WHAT TO DO. Each entry that follows is to be retyped exactly. Pictures do not belong in the copy.

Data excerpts
* * * * * * * * *

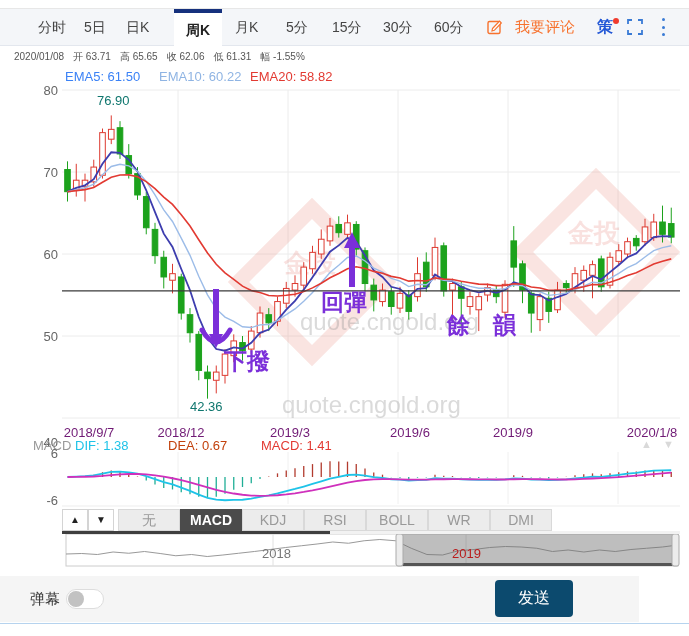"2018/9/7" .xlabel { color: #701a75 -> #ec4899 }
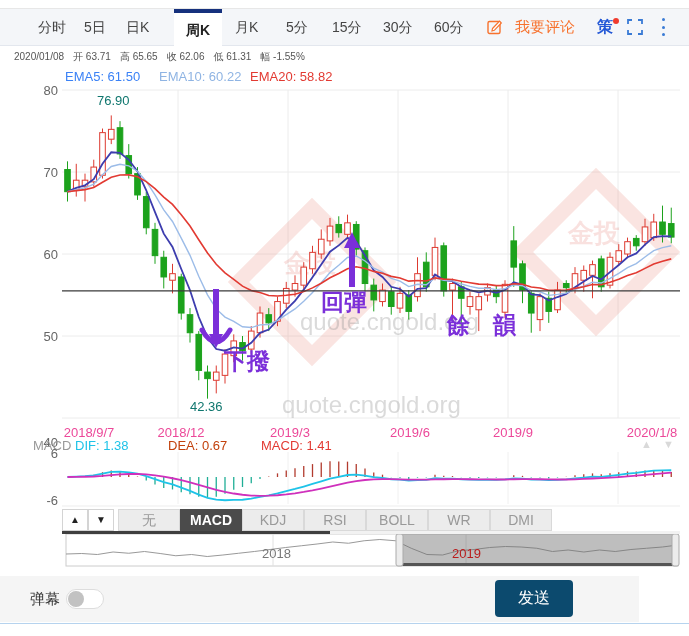"2019/6" div.xlabel { left: 410px -> 385px }
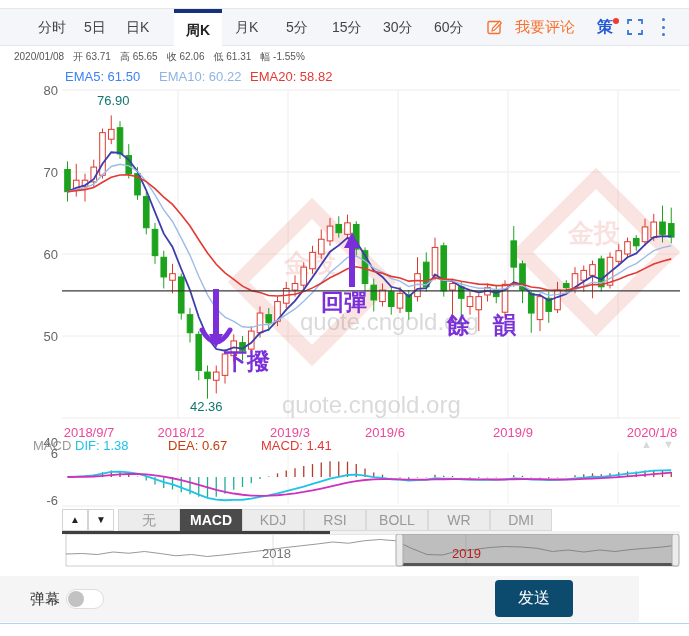"DEA: 0.67" span.lbl { color: #c2410c -> #3b82f6 }
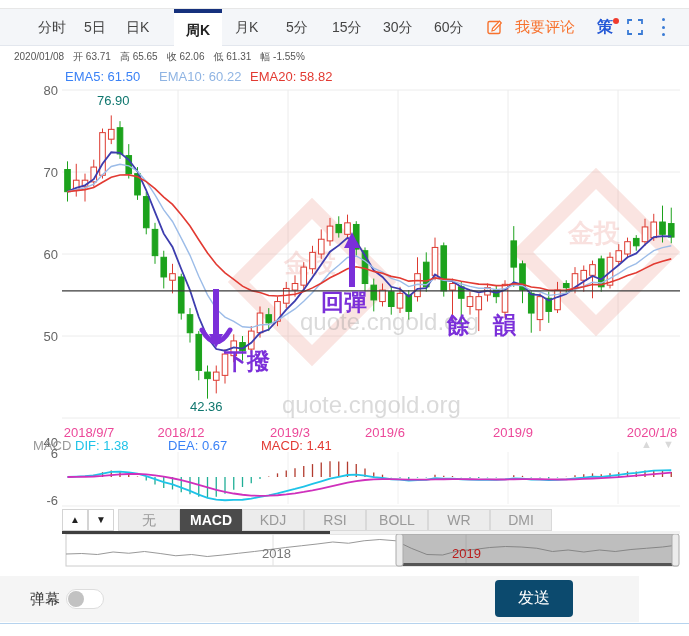"发送弹幕,嗨起来~！" input { html: none -> <input> }
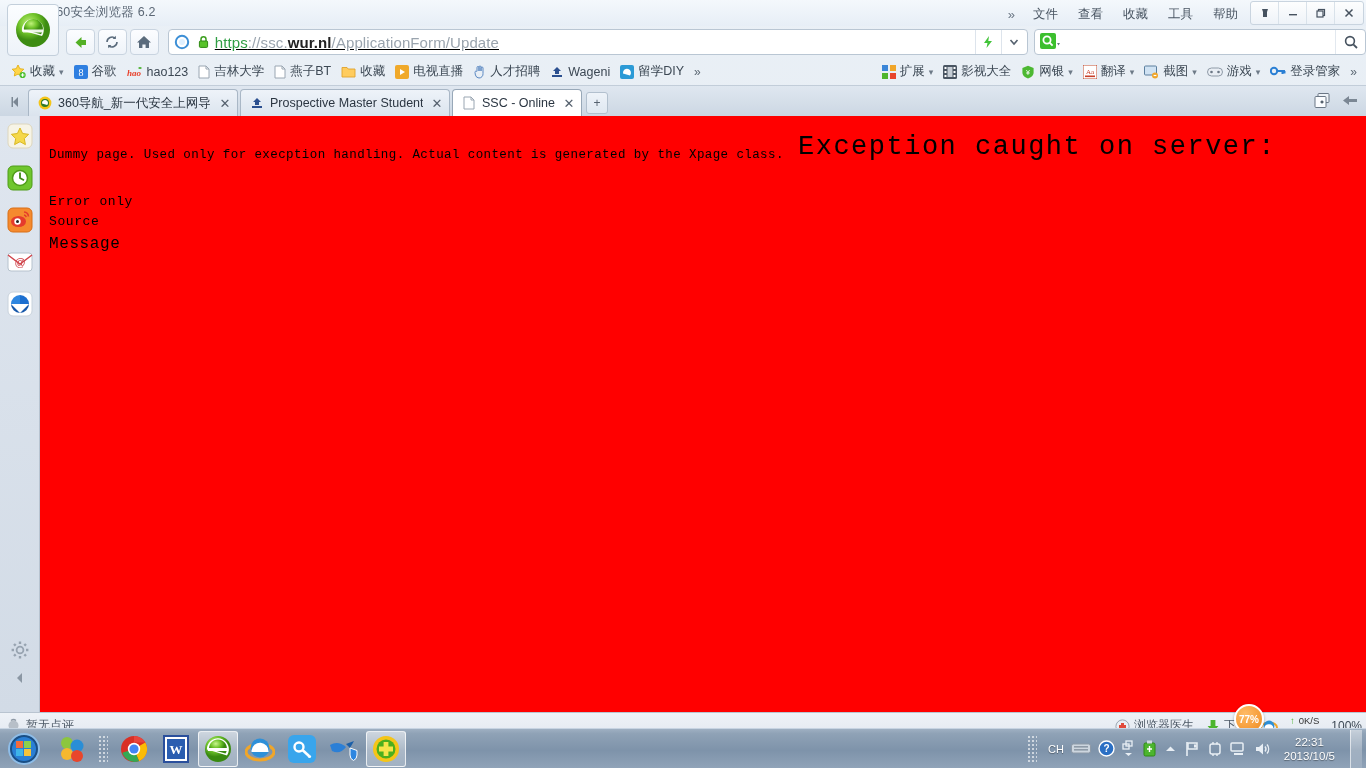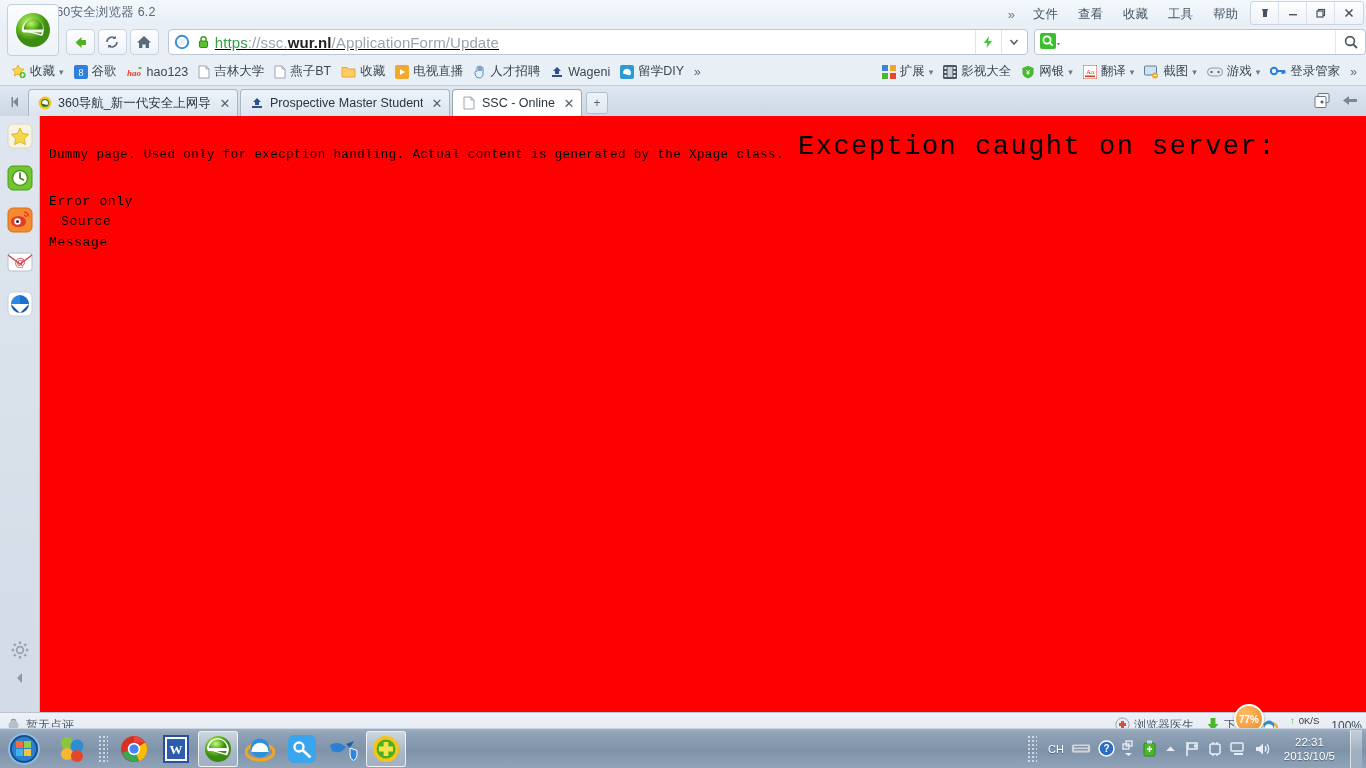"Source" .err-src { left: 21px -> 9px }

* * * * * * * * *

YOUR RESPONSE.
"2018/9/7" .xlabel { color: #701a75 -> #ec4899 }
"2019/6" div.xlabel { left: 410px -> 385px }
"DEA: 0.67" span.lbl { color: #c2410c -> #3b82f6 }
"发送弹幕,嗨起来~！" input { html: none -> <input> }
"Source" .err-src { left: 21px -> 9px }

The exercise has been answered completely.